Compruebe su comprensión:
1. Reproduzca el fragmento sobre la labor de los historiadores desde "En pocos meses" hasta "investigadores para interpretarlos?", ambos incluidos, y reemplace "Constitución" por "Carta Magna".
2. Responda brevemente, según el fragmento sobre la labor de los historiadores:
(a) ¿Contra qué deben luchar siempre los historiadores?
(b) ¿En qué se constituye hoy la industria de la mentira?
(c) ¿De qué se pasó en pocos meses a un absoluto rechazo?

Fragmento:

○ ○ ○

Los historiadores siempre tenemos que luchar contra la mentira, las falsificaciones y las mitificaciones. Una parte de nuestros deberes consiste en demoler mitos, develándolos, explicando su genealogía. Por ello debemos mantenernos siempre alertas y ser capaces de descubrir la función de mentira y de mitificación que hay en todas las fuentes, incluso en las más inocentes. No cabe duda de que en la actualidad, en la era del ciberespacio, de Internet y de las redes sociales asociadas, la industria de la mentira (que siempre ha existido, pero anteriormente con características artesanales) alcanza dimensiones colosales, constituyéndose como un lucrativo negocio, lo que hace nuestra tarea más difícil, obligándonos a ser más vigilantes, perspicaces y críticos respecto de las fuentes. Es una tarea difícil, pero no imposible, porque –insisto– es lo que siempre hacemos o debemos hacer.
En pocos meses pasamos de una aprobación mayoritaria a una nueva Constitución a un absoluto rechazo. ¿Qué piensas de estos tiempos con giros tan drásticos y el desafío de los investigadores para interpretarlos?

○ ○ ○

Información extraída:
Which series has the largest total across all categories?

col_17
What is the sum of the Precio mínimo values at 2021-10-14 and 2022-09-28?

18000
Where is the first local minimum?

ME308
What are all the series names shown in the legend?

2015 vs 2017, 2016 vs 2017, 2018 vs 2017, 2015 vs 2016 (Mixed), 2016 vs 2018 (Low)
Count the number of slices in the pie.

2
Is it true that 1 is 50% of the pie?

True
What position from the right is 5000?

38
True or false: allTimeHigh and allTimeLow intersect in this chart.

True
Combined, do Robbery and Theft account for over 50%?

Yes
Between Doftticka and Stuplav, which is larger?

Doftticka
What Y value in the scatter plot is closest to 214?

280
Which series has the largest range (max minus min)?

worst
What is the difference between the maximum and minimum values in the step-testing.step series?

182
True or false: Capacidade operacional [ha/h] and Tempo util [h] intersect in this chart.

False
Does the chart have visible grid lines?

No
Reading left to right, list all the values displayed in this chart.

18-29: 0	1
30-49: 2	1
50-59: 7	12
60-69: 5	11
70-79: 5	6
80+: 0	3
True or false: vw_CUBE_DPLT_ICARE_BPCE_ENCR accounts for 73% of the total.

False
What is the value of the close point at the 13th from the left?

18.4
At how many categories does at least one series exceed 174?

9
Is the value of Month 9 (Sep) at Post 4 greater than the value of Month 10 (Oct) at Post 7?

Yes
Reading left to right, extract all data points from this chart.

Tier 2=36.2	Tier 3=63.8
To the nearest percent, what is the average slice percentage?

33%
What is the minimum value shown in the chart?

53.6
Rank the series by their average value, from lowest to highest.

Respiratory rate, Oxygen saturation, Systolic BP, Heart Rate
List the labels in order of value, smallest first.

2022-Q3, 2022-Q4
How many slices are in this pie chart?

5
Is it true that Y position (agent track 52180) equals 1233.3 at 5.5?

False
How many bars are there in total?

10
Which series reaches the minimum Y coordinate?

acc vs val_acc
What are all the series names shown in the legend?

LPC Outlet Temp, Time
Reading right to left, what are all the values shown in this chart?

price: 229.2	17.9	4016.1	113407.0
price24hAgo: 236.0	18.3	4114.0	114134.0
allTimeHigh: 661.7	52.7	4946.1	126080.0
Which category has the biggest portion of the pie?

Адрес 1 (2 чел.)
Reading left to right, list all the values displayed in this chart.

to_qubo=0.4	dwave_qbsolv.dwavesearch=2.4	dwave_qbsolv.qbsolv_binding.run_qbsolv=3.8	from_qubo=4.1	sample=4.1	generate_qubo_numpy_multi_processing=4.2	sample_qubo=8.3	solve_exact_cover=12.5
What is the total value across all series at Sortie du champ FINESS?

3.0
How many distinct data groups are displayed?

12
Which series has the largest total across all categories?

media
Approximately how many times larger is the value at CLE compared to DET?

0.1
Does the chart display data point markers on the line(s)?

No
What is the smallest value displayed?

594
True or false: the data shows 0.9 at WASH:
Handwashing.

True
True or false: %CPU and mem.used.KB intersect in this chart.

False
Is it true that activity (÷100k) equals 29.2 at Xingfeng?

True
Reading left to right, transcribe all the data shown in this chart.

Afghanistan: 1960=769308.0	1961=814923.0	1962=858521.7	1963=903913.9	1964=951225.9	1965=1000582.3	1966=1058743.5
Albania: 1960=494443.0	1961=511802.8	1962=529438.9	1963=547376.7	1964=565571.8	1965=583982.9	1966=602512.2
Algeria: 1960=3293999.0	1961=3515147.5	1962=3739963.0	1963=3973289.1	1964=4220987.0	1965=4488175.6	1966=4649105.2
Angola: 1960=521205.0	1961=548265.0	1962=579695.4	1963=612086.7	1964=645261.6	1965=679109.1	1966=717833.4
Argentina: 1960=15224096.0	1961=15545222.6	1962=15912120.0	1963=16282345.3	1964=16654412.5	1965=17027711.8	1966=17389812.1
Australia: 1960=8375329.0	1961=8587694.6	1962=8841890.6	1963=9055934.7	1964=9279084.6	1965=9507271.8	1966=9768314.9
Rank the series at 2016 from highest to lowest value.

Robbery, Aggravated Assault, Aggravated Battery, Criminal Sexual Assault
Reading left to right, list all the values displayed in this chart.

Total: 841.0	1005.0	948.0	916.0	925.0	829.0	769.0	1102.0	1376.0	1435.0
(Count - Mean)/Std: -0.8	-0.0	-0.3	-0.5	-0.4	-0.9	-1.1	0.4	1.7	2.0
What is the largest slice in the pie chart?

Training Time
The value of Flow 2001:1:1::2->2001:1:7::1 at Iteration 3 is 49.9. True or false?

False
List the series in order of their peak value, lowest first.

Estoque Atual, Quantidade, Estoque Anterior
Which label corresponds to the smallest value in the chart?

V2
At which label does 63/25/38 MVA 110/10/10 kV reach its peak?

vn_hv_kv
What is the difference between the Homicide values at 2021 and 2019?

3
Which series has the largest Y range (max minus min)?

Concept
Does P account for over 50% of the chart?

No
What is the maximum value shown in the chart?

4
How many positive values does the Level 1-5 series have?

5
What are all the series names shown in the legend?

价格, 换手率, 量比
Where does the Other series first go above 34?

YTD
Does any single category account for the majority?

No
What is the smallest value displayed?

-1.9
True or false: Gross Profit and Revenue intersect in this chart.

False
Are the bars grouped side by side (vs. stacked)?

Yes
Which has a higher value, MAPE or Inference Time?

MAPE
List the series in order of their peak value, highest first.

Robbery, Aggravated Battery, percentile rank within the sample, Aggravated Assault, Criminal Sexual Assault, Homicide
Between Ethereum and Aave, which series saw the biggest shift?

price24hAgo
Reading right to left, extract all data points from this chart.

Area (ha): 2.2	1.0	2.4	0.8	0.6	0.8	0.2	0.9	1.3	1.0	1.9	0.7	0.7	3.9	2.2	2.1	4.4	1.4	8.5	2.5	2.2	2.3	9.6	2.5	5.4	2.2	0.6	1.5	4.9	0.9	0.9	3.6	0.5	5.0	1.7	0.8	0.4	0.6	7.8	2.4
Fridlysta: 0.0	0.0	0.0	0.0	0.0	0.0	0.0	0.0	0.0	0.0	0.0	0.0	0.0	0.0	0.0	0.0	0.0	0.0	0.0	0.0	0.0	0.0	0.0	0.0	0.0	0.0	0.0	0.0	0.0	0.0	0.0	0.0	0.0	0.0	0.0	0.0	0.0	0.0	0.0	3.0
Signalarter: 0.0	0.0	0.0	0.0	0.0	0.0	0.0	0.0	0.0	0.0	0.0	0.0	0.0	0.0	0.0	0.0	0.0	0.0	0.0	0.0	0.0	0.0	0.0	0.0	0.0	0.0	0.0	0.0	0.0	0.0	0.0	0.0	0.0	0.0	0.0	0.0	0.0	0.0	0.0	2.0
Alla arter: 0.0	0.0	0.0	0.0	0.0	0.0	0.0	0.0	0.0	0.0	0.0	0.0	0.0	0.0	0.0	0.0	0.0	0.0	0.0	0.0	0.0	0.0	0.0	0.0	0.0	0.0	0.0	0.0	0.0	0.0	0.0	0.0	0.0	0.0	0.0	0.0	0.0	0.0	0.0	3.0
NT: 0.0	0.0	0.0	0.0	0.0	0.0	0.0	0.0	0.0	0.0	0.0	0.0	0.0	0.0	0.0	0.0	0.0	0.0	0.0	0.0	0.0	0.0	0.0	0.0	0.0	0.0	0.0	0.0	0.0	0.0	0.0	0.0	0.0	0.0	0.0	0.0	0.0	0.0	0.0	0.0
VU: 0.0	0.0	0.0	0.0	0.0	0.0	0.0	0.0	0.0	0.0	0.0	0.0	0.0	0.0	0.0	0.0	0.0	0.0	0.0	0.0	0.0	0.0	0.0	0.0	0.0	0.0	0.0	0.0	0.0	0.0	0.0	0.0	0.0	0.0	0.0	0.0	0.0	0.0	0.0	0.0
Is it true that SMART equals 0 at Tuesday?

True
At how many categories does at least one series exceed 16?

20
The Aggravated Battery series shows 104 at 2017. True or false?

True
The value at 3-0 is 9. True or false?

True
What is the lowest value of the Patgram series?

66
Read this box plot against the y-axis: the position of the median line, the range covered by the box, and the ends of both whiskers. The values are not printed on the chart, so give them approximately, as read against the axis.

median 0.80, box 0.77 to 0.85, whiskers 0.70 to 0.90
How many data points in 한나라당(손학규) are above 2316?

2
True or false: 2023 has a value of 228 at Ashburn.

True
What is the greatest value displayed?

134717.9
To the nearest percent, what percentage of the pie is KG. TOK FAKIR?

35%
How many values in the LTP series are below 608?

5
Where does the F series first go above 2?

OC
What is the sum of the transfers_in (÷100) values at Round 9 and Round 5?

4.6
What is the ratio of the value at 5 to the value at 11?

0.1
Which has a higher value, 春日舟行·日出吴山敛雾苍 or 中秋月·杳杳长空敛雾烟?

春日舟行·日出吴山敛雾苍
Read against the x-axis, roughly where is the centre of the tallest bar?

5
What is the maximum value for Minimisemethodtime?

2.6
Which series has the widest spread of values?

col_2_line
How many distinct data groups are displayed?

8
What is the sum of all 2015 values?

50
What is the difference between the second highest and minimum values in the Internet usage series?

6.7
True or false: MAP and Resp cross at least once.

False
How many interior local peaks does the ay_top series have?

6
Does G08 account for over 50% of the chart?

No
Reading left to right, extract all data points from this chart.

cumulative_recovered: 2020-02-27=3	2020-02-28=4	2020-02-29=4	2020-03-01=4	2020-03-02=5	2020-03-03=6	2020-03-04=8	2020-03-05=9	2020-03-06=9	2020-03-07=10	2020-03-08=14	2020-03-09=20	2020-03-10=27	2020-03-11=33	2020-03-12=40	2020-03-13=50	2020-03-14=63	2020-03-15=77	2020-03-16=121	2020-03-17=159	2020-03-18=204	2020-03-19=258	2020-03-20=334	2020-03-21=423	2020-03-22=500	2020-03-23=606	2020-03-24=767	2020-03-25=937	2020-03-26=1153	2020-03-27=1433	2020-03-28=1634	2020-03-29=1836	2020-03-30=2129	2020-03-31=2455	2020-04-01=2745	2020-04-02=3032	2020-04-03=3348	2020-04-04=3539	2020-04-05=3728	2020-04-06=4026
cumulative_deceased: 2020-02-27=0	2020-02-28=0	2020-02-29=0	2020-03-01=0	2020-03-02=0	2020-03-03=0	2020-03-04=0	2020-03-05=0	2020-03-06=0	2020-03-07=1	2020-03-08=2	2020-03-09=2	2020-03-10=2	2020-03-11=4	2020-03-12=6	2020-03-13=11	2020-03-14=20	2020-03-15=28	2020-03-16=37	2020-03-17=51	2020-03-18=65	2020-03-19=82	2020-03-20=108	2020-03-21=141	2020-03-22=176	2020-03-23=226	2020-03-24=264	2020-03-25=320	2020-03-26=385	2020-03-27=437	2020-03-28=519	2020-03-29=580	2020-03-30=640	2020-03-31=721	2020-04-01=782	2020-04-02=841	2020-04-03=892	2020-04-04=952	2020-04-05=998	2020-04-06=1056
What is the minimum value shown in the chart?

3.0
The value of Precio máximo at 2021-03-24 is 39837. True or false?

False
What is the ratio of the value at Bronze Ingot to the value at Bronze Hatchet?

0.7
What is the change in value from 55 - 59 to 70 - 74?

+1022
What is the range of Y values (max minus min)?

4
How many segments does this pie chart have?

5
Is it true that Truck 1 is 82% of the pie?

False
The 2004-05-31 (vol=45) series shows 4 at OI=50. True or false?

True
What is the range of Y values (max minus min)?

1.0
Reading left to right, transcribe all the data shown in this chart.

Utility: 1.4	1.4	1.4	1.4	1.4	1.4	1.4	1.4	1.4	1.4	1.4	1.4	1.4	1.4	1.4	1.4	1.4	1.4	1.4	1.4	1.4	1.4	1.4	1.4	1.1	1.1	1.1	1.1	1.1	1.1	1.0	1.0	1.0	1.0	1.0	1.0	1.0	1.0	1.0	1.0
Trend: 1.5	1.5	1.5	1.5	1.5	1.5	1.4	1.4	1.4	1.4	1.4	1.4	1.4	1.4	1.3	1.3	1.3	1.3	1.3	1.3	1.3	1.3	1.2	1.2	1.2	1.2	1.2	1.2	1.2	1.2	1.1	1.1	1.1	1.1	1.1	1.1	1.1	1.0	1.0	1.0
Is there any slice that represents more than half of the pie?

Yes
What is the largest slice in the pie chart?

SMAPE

○ ○ ○

Respuestas:
1.
En pocos meses pasamos de una aprobación mayoritaria a una nueva Carta Magna a un absoluto rechazo. ¿Qué piensas de estos tiempos con giros tan drásticos y el desafío de los investigadores para interpretarlos?

2.
(a) Contra la mentira, las falsificaciones y las mitificaciones.
(b) En un lucrativo negocio.
(c) De una aprobación mayoritaria a una nueva Constitución.